Excerpt

/---

Spotted in ESA: ATV Blog (http://www.esa.int/blog): Demoday 2 gallery of images (http://webservices.esa.int/blog/album/1/31)

01101001
2008-Apr-02, 06:00 PM
ESA: Jules Verne ATV given 'go' for docking (http://www.esa.int/SPECIALS/ATV/SEMDQL5QGEF_0.html):


2 April 2008
Jules Verne was today formally cleared to proceed with the first ISS docking attempt, scheduled for 3 April 2008 at 16:41 CEST (14:41 UT). The official go-ahead came from the International Space Station Mission Management Team (IMMT) after two flawless demonstration days in which Jules Verne proved its operational capabilities.

"We have proven that Jules Verne's systems are safe, reliable and ready to dock to the Station. Everyone has worked very hard to get to this point, and we have also proven that the team on the ground is fully ready for tomorrow's first attempt," said John Ellwood, ESA's ATV Project Manager.
[...]
Tomorrow's docking attempt will see Jules Verne move past station keeping point S41 [11 m] to actually dock with the Russian ISS module's docking port. Contact of the vessel's docking probe is expected at 16:41 CEST (14:41 UT), with full capture scheduled at 17:15 CEST (15:15 UT). If the docking does not occur for any reason, the next possible window occurs 48 hours later on Saturday, 5 April.
[...]
The rendezvous and docking will be broadcast live by ESA TV, 16:00-17:15 CEST (14:00-15:15 UT); details are available on the ESA TV web page under http://television.esa.int/.

NASA TV (http://www.nasa.gov/multimedia/nasatv/index.html) coverage begins:
April 3, 0500 PDT
April 3, 0800 EDT
April 3, 1200 UTC
April 3, 1400 CEST

18 hours to start of docking coverage (according to NASA TV schedule (http://www.nasa.gov/multimedia/nasatv/MM_NTV_Breaking.html), but ESA video coverage is supposed to start at 1400 UTC; maybe NASA is just giving it more time; they agree, within minutes, on when contact occurs: 1441 UTC; 1041 EDT)

01101001
2008-Apr-03, 07:10 AM
Hah. On NASA TV I caught ISS Flight Control doing a late-night publicity group photo for the upcoming Jules Verne docking. The ISS crew was smiling too, and present up on the big board.

7559

NASA TV (http://www.nasa.gov/multimedia/nasatv/index.html) coverage begins:
April 3, 0500 PDT
April 3, 0800 EDT
April 3, 1200 UTC
April 3, 1400 CEST

4 hours 50 minutes to start of docking coverage

01101001
2008-Apr-03, 12:40 PM
We're 40 minutes into coverage.

ESA: Follow the Jules Verne ATV docking (http://www.esa.int/SPECIALS/ATV/SEM6CQ5QGEF_0.html)

http://www.esa.int/images/iss016e034191_M,1.jpg (http://www.esa.int/SPECIALS/ATV/SEM6CQ5QGEF_0.html) (artist's impression)


Contact of the vessel's docking probe is expected at 16:40 CEST (14:40 UT), with full capture scheduled at 17:14 CEST (15:14 UT).

\---

Information provided
/---

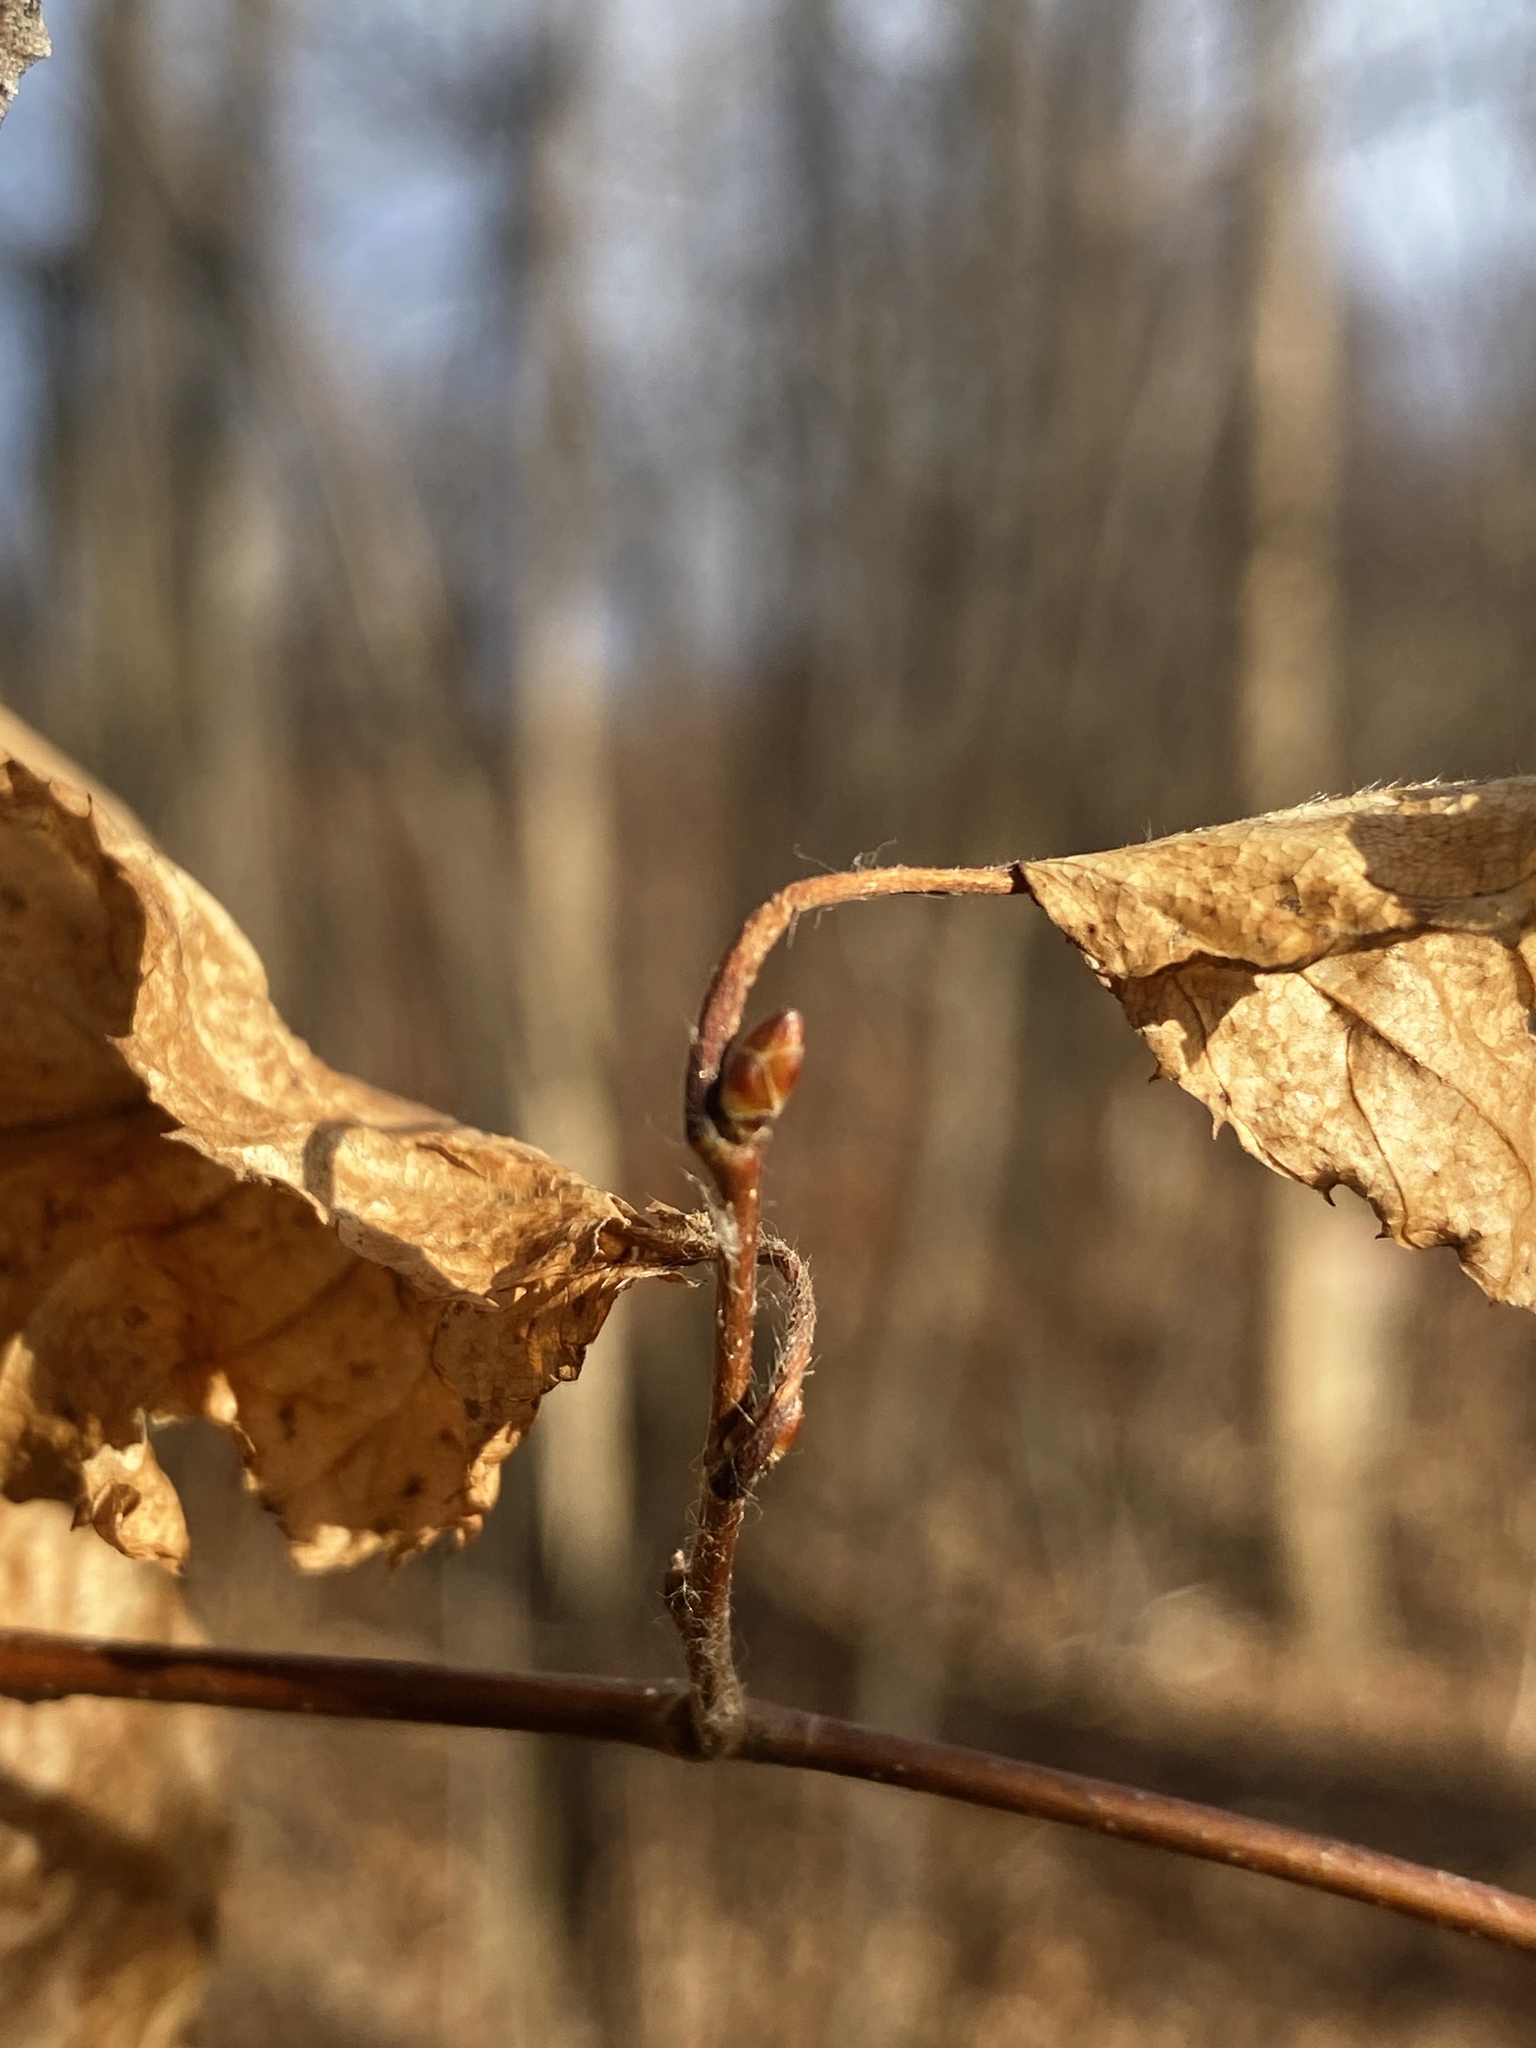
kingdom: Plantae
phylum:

\---

Requests
a. From the Jules Verne docking posts, extract the passage starting with "18 hours to" and going on through "UTC; 1041 EDT)".
b. According to the Jules Verne docking posts, why was Jules Verne cleared to make its first docking attempt? Answer in one to three sentences.
c. Pick up the Jules Verne docking posts after their last sentence and keep writing.
The material has nothing to do with the Jules Verne docking posts.

Exercise responses
a.
18 hours to start of docking coverage (according to NASA TV schedule (http://www.nasa.gov/multimedia/nasatv/MM_NTV_Breaking.html), but ESA video coverage is supposed to start at 1400 UTC; maybe NASA is just giving it more time; they agree, within minutes, on when contact occurs: 1441 UTC; 1041 EDT)

b. The International Space Station Mission Management Team gave the official go-ahead after two flawless demonstration days. During those days, Jules Verne proved its operational capabilities.

c.
NASA TV (http://www.nasa.gov/multimedia/nasatv/index.html) coverage began:
April 3, 0500 PDT
April 3, 0800 EDT
April 3, 1200 UTC
April 3, 1400 CEST

Coming up:

500 m [Visible in Zvezda video systen]
S3(249 m behind) S3 arrival 15:16 CEST S3 depart 15:52 CEST
S4(19 m behind) S4 arrival 16:13 CEST S4 depart 16:29 CEST
S41 (11 m behind) S41 arrival 16:31 CEST S41 depart 16:37 CEST
Capture 16:40 CEST
Hooks closed 17:14 CEST


ESA: ATV Blog (http://www.esa.int/blog) is logging current events.
(And I shall be heading out for a morning run and a couple cups of delicious fresh hot coffee, so I shall miss the adrenaline, but, after all, Mr. Endorphin and Mrs. Caffeine are my true masters.)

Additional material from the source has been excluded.